News OT World
News International chief executive Rebekah Brooks has said she is "sickened" by the alleged hacking of Milly Dowler's phone while the teenager was missing in 2002, but has said that she won't heed calls for her to step down.

In an internal email to staff, Brooks said she had written to Dowler's family to assure them that News International would "vigorously pursue the truth and that they will be the first to be informed of the outcome of our investigation".

She acknowledged the "devastating effect" of the practice on the family, but said she would not be resigning from her position.

"I am aware of the speculation about my position. Therefore it is important you all know that as chief executive, I am determined to lead the company to ensure we do the right thing and resolve these serious issues.

"We will face up to the mistakes and wrongdoing of the past and we will do our utmost to see that justice is done and those culpable will be punished."

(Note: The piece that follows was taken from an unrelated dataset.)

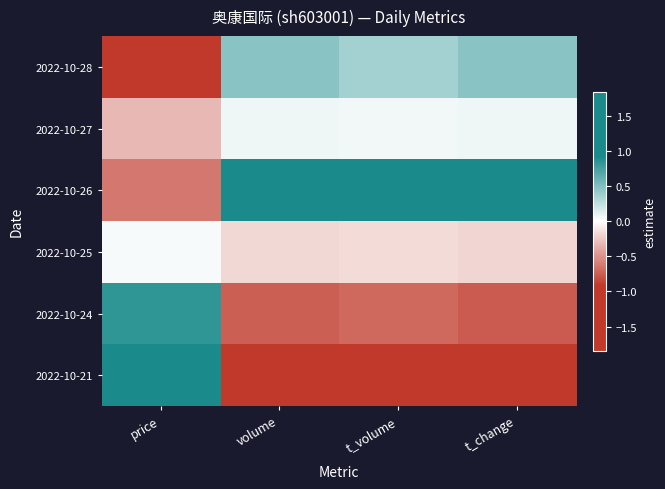

At volume, list the series in order from largest to smallest.

2022-10-26, 2022-10-28, 2022-10-27, 2022-10-25, 2022-10-24, 2022-10-21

Speaking on BBC Radio 4's the World at One programme this afternoon, News International director of corporate affairs Simon Greenberg echoed Brooks' statement.

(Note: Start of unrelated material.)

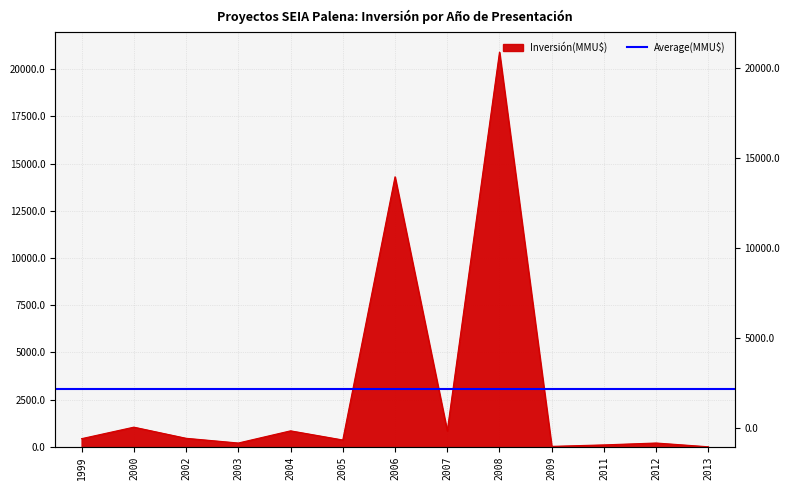

Reading right to left, what are all the values shown in this chart?

2013=0	2012=200	2011=100	2009=22	2008=20905	2007=844	2006=14300	2005=360	2004=845	2003=200	2002=450	2000=1040	1999=430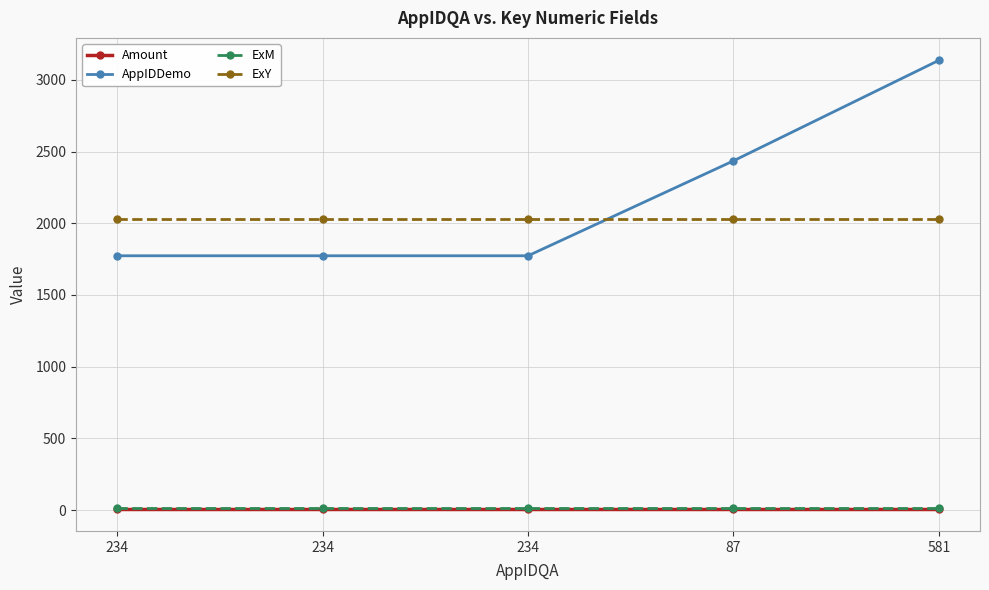

True or false: AppIDDemo and Amount intersect in this chart.

False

"At the moment we don't know all of the facts ... But what I will say is that we are absolutely shocked and appalled and we are absolutely determined to get to the bottom of this."

Greenberg said he "understood" that people were calling for Brooks' resignation, but said "she has been absolutely clear that that is what she won't do ... She is determined to get to the bottom of this issue".

Discussing an internal investigation into the matter launched by Brooks, Greenberg said those working on it were "under no illusion that she is determined that if things went wrong, we will correct them".

Citing a News International executive, BBC business editor Robert Peston reported this morning that New Corp chairman Rupert Murdoch is backing Brooks "100 per cent".

Labour leader Ed Miliband this afternoon called on Brooks to "consider her position" at the company following yesterday's revelations about the Dowler case.

Calling for a public inquiry alongside shadow home secretary Yvette Cooper, Miliband described the episode a "stain" on British journalism and said Brooks should "consider her conscience and consider her position".

Miliband said earlier today that he was "shocked by the news of the hacking of Milly Dowler's phone".

"It beggars belief that anyone would undertake such a cruel and immoral act.

"The police inquiry must get to the bottom of who was responsible for this and who was complicit in it."

In a statement this morning, David Cameron said the claims were "quite, quite shocking".

"On the question of the really appalling allegations about the telephone of Milly Dowler, if they are true, this is a truly dreadful act and a truly dreadful situation.

"What I have read in the papers is quite, quite shocking, that someone could do this actually knowing that the police were trying to find this person and trying to find out what had happened, and we all now know the tragedy that took place."

The Dowler family lawyer Mark Lewis announced yesterday that Milly Dowler's parents, Sally and Robert, would be taking legal action against the News of the World.

According to Lewis, their phones were also targeted by the tabloid and they were made aware of the hacking by the Met police in April, a month before Bellfield went on trial.

The evidence is understood to have come from a cache of 11,000 pages seized by the Met Police's Operation Weeting team from private investigator Glenn Mulcaire when he was arrested in 2006.